Przybywa przestępstw, których celem jest wprowadzenie do obrotu środków finansowych z nielegalnych źródeł. Zwalczać takie zachowania muszą nie tylko banki, lecz także właściciele kantorów, jubilerzy i notariusze
Tylko w ostatnim roku generalny inspektor informacji finansowej zarejestrował prawie dwa tysiące zawiadomień opisowych o działalności i podejrzanych transakcjach finansowych. Najczęściej zawierały one dane na temat kilkunastu transakcji, które w ocenie podmiotów zgłaszających mogły być związane z praniem brudnych pieniędzy lub finasowaniem terroryzmu. W dalszym ciągu największą ilość podejrzanych transakcji przekazują banki. Zauważalna jest jednak co- raz większa ilość zawiadomień od notariuszy, radców prawnych i adwokatów. Podobne informacje przekazują też doradcy podatkowi, biegli rewidenci i księgowi.

_Polecenie:_
Kto według tekstu o praniu brudnych pieniędzy przekazuje największą ilość podejrzanych transakcji?

[Przechowywane wpisy danych]
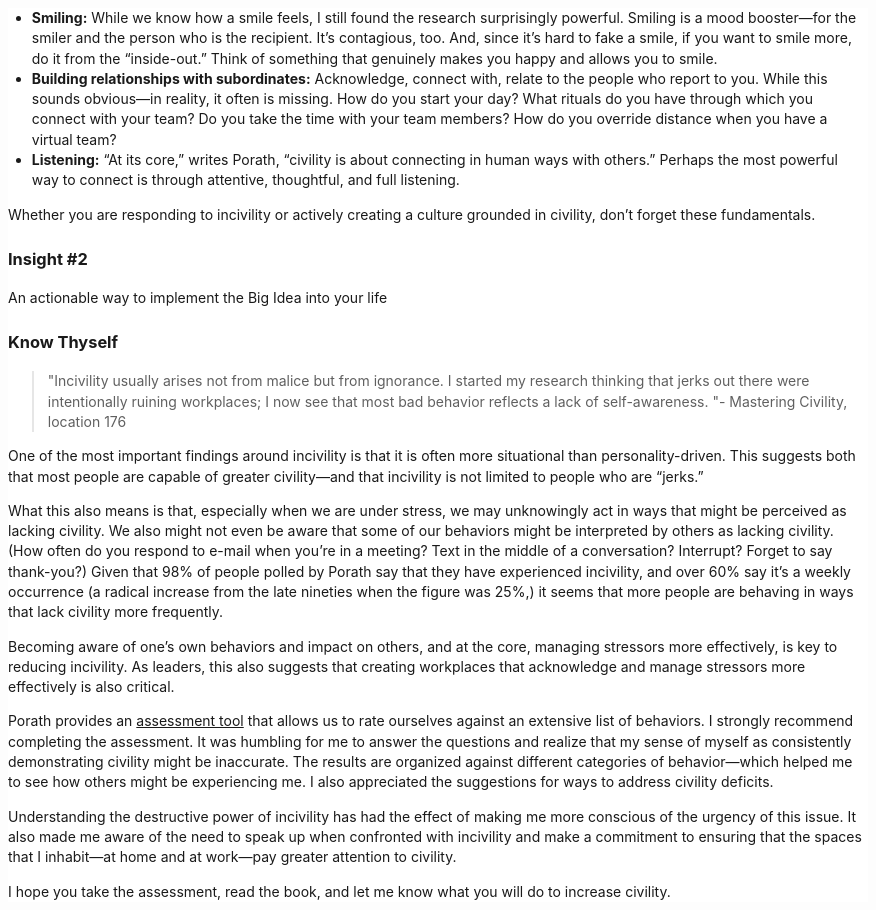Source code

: *   **Smiling:** While we know how a smile feels, I still found the research surprisingly powerful. Smiling is a mood booster—for the smiler and the person who is the recipient. It’s contagious, too. And, since it’s hard to fake a smile, if you want to smile more, do it from the “inside-out.” Think of something that genuinely makes you happy and allows you to smile.
*   **Building relationships with subordinates:** Acknowledge, connect with, relate to the people who report to you. While this sounds obvious—in reality, it often is missing. How do you start your day? What rituals do you have through which you connect with your team? Do you take the time with your team members? How do you override distance when you have a virtual team?
*   **Listening:** “At its core,” writes Porath, “civility is about connecting in human ways with others.” Perhaps the most powerful way to connect is through attentive, thoughtful, and full listening.

Whether you are responding to incivility or actively creating a culture grounded in civility, don’t forget these fundamentals.

### Insight #2

An actionable way to implement the Big Idea into your life

### Know Thyself

> "Incivility usually arises not from malice but from ignorance. I started my research thinking that jerks out there were intentionally ruining workplaces; I now see that most bad behavior reflects a lack of self­-awareness. "- Mastering Civility, location 176

One of the most important findings around incivility is that it is often more situational than personality-driven. This suggests both that most people are capable of greater civility—and that incivility is not limited to people who are “jerks.”

What this also means is that, especially when we are under stress, we may unknowingly act in ways that might be perceived as lacking civility. We also might not even be aware that some of our behaviors might be interpreted by others as lacking civility. (How often do you respond to e-mail when you’re in a meeting? Text in the middle of a conversation? Interrupt? Forget to say thank-you?) Given that 98% of people polled by Porath say that they have experienced incivility, and over 60% say it’s a weekly occurrence (a radical increase from the late nineties when the figure was 25%,) it seems that more people are behaving in ways that lack civility more frequently.

Becoming aware of one’s own behaviors and impact on others, and at the core, managing stressors more effectively, is key to reducing incivility. As leaders, this also suggests that creating workplaces that acknowledge and manage stressors more effectively is also critical.

Porath provides an [assessment tool](http://www.christineporath.com/assess-yourself/) that allows us to rate ourselves against an extensive list of behaviors. I strongly recommend completing the assessment. It was humbling for me to answer the questions and realize that my sense of myself as consistently demonstrating civility might be inaccurate. The results are organized against different categories of behavior—which helped me to see how others might be experiencing me. I also appreciated the suggestions for ways to address civility deficits.

Understanding the destructive power of incivility has had the effect of making me more conscious of the urgency of this issue. It also made me aware of the need to speak up when confronted with incivility and make a commitment to ensuring that the spaces that I inhabit—at home and at work—pay greater attention to civility.

I hope you take the assessment, read the book, and let me know what you will do to increase civility.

_Odpowiedź:_
Banki.